Last year, Sainsbury’s started selling grubs as snacks in 250 of its stores. Packets of Eat Grub’s smoky BBQ crunchy roasted crickets are also now sold in Ocado at £1.50 a packet. They are marketed as a healthy, protein heavy, environmentally-friendly alternative to traditional meat and fish options.

A 2013 UN report suggested that eating insects could help boost nutrition and reduce pollution.

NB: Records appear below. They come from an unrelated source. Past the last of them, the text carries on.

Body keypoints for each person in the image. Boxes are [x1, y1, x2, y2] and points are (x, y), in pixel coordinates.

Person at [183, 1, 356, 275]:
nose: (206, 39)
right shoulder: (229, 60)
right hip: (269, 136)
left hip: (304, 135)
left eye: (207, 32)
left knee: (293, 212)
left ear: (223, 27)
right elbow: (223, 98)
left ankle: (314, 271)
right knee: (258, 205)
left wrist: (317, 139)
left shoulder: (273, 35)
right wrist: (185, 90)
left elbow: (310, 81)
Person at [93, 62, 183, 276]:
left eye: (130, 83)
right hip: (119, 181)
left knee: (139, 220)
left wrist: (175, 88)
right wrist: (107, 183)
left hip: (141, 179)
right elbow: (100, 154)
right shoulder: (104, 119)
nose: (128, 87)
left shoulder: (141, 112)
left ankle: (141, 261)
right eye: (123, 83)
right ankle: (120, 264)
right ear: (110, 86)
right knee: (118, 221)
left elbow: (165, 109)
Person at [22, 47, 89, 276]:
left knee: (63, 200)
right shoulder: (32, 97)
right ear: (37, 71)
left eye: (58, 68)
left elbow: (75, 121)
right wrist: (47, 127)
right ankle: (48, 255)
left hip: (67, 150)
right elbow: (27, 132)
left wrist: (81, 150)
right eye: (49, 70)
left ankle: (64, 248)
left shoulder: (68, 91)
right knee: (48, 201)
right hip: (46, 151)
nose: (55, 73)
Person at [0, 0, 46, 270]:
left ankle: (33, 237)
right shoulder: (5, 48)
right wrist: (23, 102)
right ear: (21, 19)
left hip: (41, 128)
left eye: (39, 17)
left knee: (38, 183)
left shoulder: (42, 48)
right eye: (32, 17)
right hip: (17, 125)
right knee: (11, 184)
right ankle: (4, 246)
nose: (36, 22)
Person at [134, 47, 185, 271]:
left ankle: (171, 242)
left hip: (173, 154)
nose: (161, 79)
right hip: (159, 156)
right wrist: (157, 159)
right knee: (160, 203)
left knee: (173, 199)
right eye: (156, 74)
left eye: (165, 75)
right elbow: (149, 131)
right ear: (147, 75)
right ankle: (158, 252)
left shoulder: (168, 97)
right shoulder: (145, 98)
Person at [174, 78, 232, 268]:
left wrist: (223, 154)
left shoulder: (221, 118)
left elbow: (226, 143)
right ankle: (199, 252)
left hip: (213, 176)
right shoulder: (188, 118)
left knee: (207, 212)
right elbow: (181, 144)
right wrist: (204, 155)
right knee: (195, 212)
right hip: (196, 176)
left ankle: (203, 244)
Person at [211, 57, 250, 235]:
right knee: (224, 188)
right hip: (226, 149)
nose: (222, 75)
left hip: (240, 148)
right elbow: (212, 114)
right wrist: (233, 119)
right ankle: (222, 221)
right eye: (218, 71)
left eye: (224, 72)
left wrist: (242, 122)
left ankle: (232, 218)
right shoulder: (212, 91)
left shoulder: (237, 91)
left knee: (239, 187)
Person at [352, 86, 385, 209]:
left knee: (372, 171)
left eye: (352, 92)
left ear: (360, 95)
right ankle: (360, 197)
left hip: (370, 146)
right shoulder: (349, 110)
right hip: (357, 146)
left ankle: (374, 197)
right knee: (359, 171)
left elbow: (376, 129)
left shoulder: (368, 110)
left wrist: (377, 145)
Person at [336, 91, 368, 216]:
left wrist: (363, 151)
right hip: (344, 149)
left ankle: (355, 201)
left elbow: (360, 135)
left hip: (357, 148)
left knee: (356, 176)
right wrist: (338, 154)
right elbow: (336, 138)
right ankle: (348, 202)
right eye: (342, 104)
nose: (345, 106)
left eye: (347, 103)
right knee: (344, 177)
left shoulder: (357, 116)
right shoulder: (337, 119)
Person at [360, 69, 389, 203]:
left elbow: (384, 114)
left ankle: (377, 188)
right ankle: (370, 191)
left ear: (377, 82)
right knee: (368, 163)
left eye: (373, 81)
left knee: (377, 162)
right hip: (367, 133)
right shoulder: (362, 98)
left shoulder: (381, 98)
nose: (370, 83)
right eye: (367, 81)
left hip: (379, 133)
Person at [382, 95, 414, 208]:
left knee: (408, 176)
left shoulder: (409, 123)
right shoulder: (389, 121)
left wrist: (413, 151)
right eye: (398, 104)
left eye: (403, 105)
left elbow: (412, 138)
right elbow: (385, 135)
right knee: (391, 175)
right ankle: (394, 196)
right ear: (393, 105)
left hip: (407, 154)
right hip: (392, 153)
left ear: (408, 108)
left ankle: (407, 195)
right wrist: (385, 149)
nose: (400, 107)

Dr Tilly Collins from Imperial College London said: “I hope that eating insects will become more normalised because they have such enormous environmental benefits. In the Western world we have a sustainability crunch looming where we simply can’t eat the amount of meat we do.”


‘Attenborough effect’ sparks rise in award-winning clean beaches in UK

The ‘Attenborough effect’ has sparked a rise in the number of award-winning clean beaches, according to charity Keep Britain Tidy.

An impressive 71 beaches were given Blue Flags while 137 received Seaside awards, which are a mark of litter-free sands, clean bathing water and good facilities such as toilets and bins.

This has risen by 18 beaches since last year, and includes new entries for Saltburn in North Yorkshire, Exmouth in Devon and Southwold Pier in Suffolk.

Keep Britain Tidy, which organises the awards, said there had been a significant upsurge in litter picks and people disposing of rubbish correctly since programmes like Sir David Attenborough’s Blue Planet II showed the damage that plastic was causing to coastal areas.

The charity found that most beach-goers feel a sense of guilt, or ‘eco-anxiety’, when they go to a beach or other tourist destination and see rubbish lying around.

More than half (54 per cent) of the 2,000 people surveyed said nature documentaries fronted by Sir David has encouraged them to personally clear up discarded litter.

In the Indian Ocean, however, close to a million plastic shoes have washed up on a paradise island. Scientists estimate that the beaches of Australia’s Cocos (Keeling) Islands are now strewn with around 414 million pieces of plastic pollution. They believe around 93 per cent of it lies buried under the sand.